Bir de sempozyumun sunucusunun sunumunu çok beğendim. Mükemmel bir dil…Bravo. Bravo Mustafa Çakmak sana…

                                &

Ayrıca Vakıflar Bölge Müdürlüğüne uğradım. Metin Evsen beyle hasbihal ettik. Ulu Cami girişine tekerlekli sandalyedeki hastaların da camiye rahat girmeleri için bir rampa yapılmasını istedim. Benim fikrime katıldığını belirterek; “Biz bu konuda bir proje de hazırlayıp yukarıya sunduk. Ancak genel görünümü bozar diye reddedildi” dedi.

Daha sorularım vardı örneğin çok kısa aralıklarla Ulu Cami’nin kurşunlarının iki defa değiştirilmesi ve benzeri sorularım, ancak geleni gideni çoktu, soramadım.

Neyse bir dahaki sefere… Günler torbaya girmedi ya…

                                   &

Türk Hava Yolları, doluluk oranının en yüksek olduğu iller arasında bulunan Diyarbakır’daki seferlerinde düşüşe gitmiş. Düşüş nedeniyle bilet fiyatları ikiye katlanmış. Vatandaş isyanda. THY’nın bu uygulaması kent turizmine darbedir. Devam edeceğim. Bu işin takibini yapacağım.

Bir hafta uzak durdum Diyarbekir’den bakın neler olmuş…

                                      &

Sıra haftanın öğüdünde;

Kirveme öğütler;

Kirvem bak Yaşar Nuri Öztürk ne demiş;

“Yobazın olmadığı her er Cennettir.

Kadın yaktınız, ozan yaktınız, köpek yaktınız, orman yaktınız.

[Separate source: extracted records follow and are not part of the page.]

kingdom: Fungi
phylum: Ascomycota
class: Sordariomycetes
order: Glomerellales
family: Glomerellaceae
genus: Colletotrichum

Siz varken başka cehenneme gerek yok! …”

                                 &

Güzel bir hafta dileğiyle,

Dostça kalın…

Anzele’yi; büyük bir Balıklıgöl haline getirip, turizme kazandırılsın…  

“Diyarbekir 5 Nolu Cezaevi, MÜZEYE dönüştürülsün.”

“SUR İÇİ; DÜNYANIN EN BÜYÜK AÇIK HAVA MÜZESİ OLSUN.”

 “ŞEHRİN STADI, ŞEHRİN ÖZGÜRLÜK MEYDANI OLSUN.”

Daha da önemlisi;

YAKIP YIKILAN BÖLGELERDE EVLER, ASLINA UYGU VE DİYARBEKİR EVLERİNE YAKIŞIR BİR BİÇİMDE YAPILSIN.

Ve ve sevgili meslektaşlarım, dernek yöneticileri, STK üyeleri; Zerzevan Kalesi, Çayönü, Mitras Tapınağı, Körtik Tepe, Hilar mağaralarını, Bırkleyn Mağaralarını ve gün yüzüne çıkaranları sahiplenelim.